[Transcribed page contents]

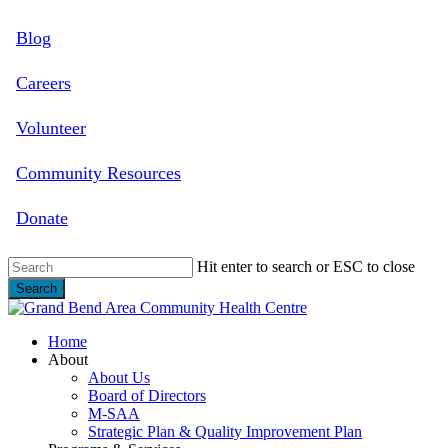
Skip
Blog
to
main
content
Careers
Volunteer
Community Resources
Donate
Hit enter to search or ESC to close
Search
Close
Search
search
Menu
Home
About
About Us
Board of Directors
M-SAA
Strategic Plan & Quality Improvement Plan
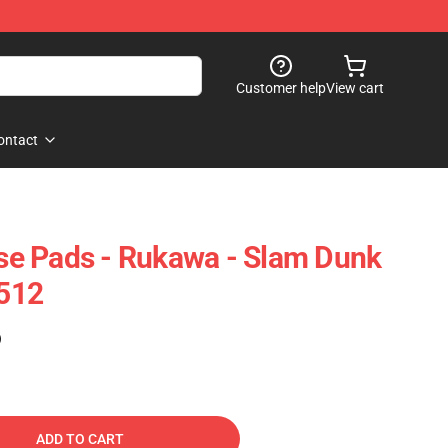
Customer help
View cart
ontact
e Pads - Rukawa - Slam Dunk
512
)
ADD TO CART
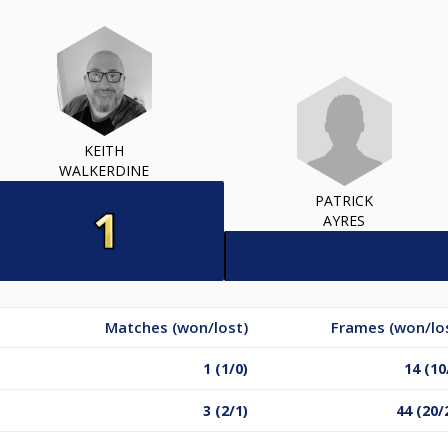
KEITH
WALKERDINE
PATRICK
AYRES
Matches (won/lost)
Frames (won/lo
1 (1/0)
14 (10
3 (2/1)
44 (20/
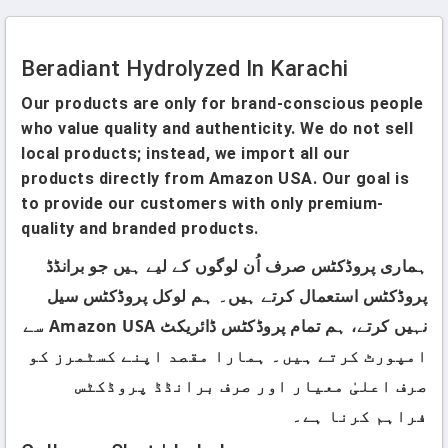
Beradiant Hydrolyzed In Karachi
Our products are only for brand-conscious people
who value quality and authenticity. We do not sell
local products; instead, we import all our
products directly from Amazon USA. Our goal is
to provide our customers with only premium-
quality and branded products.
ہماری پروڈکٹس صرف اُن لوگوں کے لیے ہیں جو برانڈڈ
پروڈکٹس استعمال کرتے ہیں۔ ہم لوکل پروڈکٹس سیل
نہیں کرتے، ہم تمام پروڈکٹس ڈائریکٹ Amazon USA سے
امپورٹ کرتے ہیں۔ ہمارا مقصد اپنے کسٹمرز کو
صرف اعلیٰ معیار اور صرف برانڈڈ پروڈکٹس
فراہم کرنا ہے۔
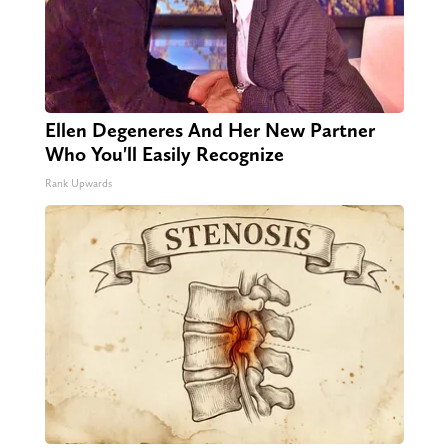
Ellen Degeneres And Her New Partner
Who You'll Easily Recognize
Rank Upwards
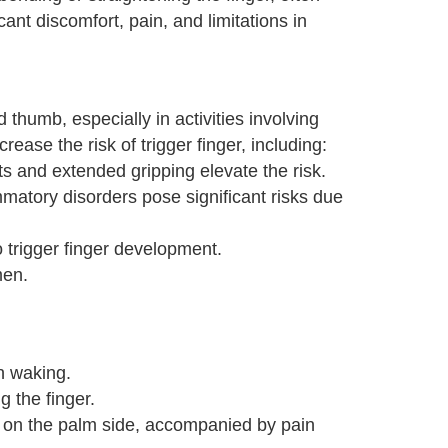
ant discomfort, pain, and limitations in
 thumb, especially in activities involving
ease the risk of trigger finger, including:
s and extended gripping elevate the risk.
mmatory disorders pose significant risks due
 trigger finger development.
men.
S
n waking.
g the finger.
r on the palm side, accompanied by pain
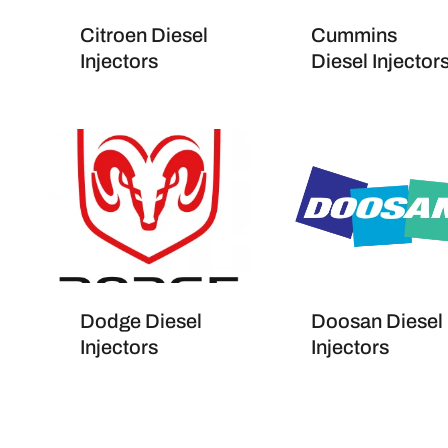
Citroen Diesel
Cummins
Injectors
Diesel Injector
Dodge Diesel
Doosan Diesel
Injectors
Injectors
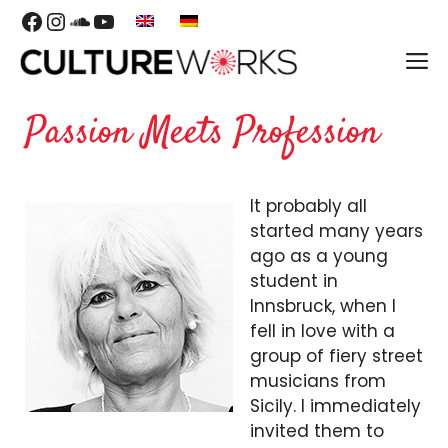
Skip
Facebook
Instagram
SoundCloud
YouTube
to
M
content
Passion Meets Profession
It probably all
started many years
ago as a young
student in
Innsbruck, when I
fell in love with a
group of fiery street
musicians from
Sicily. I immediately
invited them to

* * *

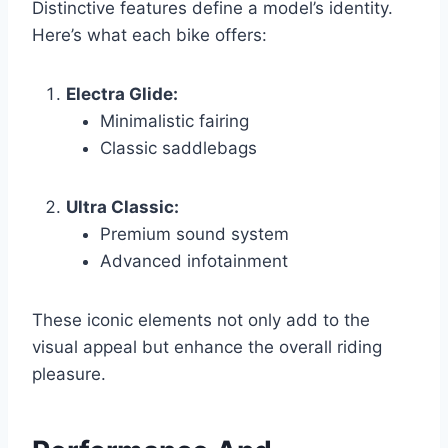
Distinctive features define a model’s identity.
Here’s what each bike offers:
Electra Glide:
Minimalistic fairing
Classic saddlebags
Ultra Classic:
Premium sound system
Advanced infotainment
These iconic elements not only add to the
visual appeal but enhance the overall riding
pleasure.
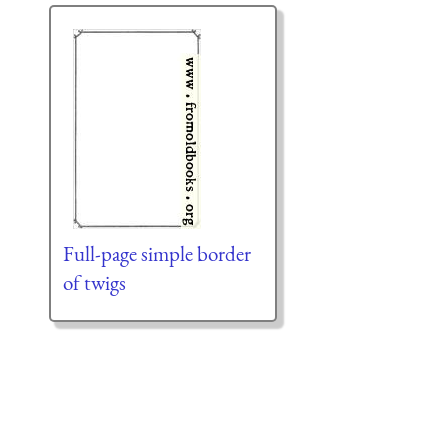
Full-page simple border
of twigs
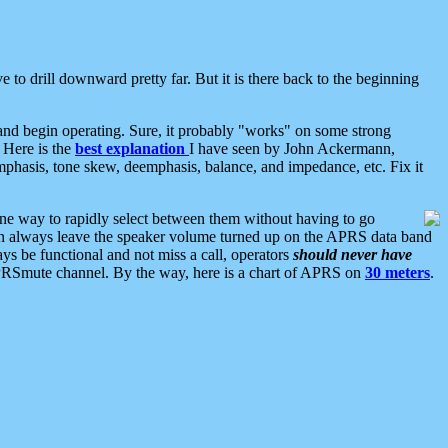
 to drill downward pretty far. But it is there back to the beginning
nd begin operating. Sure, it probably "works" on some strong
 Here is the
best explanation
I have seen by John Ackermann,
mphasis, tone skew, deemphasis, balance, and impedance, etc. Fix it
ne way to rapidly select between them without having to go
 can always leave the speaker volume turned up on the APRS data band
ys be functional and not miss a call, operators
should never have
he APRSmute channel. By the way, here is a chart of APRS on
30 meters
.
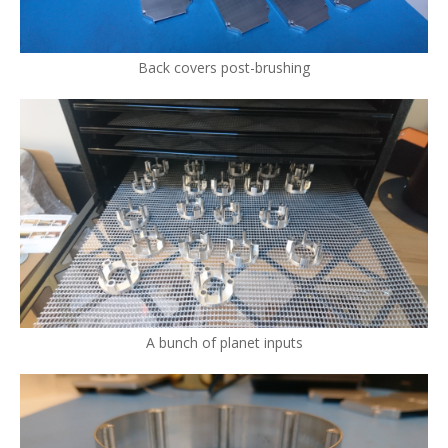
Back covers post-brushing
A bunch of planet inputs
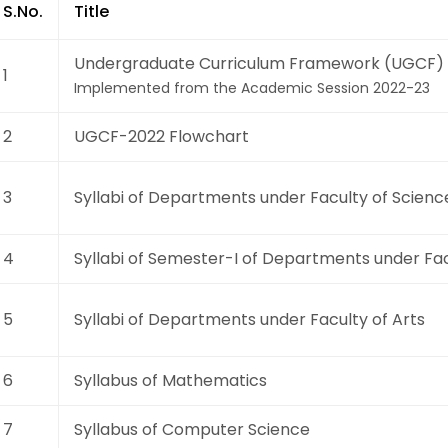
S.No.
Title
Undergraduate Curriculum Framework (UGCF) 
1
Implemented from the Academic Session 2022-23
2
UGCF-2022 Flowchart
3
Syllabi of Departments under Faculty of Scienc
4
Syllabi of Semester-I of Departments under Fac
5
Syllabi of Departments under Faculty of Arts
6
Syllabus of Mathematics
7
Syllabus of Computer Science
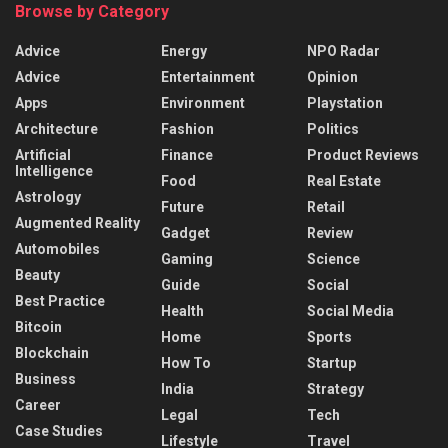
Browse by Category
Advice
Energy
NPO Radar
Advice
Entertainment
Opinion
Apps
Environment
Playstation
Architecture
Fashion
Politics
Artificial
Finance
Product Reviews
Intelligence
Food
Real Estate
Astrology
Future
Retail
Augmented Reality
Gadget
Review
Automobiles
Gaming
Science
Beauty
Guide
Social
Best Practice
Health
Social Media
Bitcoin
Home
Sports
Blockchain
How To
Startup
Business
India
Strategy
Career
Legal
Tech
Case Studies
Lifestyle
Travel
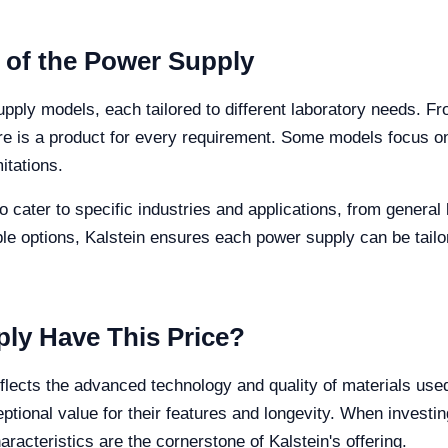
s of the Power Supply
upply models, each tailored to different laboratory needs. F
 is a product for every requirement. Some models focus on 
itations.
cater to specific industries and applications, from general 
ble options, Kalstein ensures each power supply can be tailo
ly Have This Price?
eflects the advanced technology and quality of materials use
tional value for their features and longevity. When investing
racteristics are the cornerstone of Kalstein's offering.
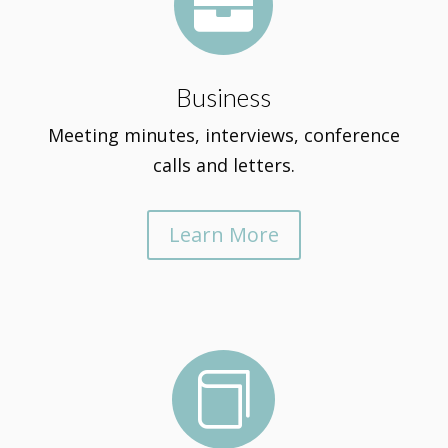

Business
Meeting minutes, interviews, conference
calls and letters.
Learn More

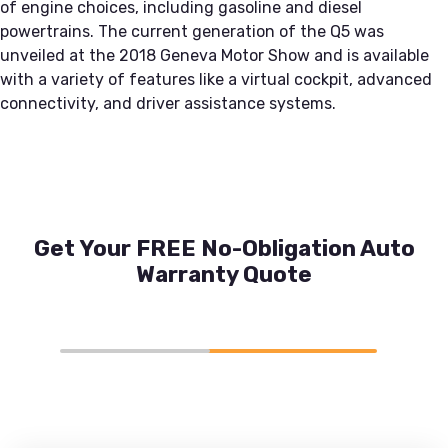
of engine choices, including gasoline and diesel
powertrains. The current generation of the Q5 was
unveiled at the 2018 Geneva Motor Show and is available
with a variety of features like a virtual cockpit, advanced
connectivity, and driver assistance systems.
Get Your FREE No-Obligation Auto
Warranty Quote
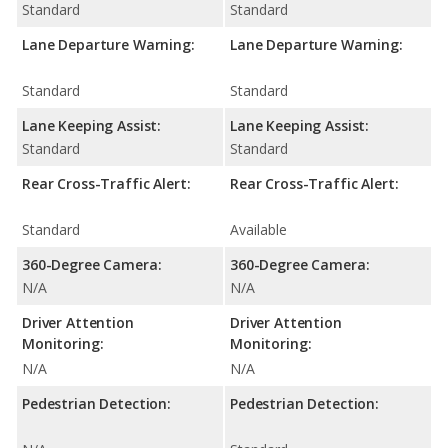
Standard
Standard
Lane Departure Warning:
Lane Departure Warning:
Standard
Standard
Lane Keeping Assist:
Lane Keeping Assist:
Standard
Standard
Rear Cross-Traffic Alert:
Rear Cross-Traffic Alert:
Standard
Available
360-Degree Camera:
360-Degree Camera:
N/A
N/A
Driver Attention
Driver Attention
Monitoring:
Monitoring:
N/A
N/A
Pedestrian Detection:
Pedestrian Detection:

==

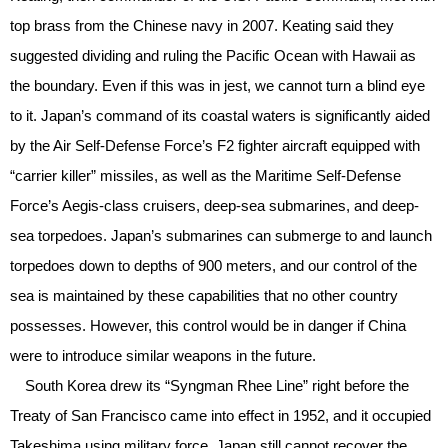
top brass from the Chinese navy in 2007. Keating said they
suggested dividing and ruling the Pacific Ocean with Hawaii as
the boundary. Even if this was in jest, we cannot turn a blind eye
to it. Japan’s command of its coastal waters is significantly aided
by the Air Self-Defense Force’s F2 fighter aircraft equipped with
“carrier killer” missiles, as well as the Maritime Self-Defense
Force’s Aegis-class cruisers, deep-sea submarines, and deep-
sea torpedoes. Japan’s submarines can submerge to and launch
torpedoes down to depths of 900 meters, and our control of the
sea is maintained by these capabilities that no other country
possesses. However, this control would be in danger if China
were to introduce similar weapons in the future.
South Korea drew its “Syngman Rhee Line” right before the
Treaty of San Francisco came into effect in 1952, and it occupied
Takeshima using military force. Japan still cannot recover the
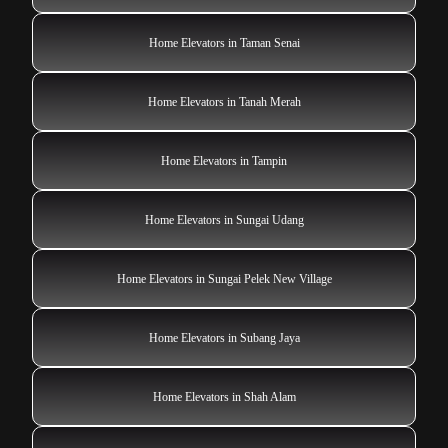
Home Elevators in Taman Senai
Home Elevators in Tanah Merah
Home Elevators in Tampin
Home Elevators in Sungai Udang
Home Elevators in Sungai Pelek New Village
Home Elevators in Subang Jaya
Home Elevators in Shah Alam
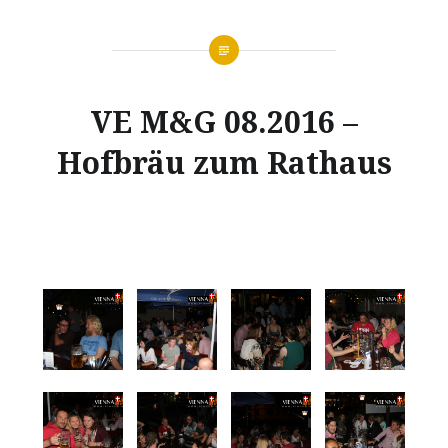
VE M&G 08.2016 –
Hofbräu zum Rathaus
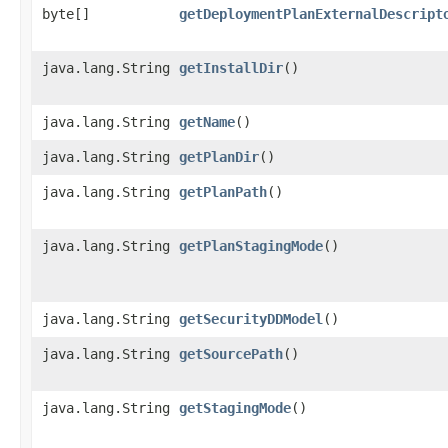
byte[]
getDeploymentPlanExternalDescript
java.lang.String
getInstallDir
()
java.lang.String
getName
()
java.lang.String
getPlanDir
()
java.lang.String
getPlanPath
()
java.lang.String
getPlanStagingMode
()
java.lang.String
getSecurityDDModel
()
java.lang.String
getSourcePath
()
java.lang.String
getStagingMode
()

▸ ABOUT THIS TASK
Say how many lines of the data include the word "APRS". Nothing other than the number should be given.

▸ REPLY
2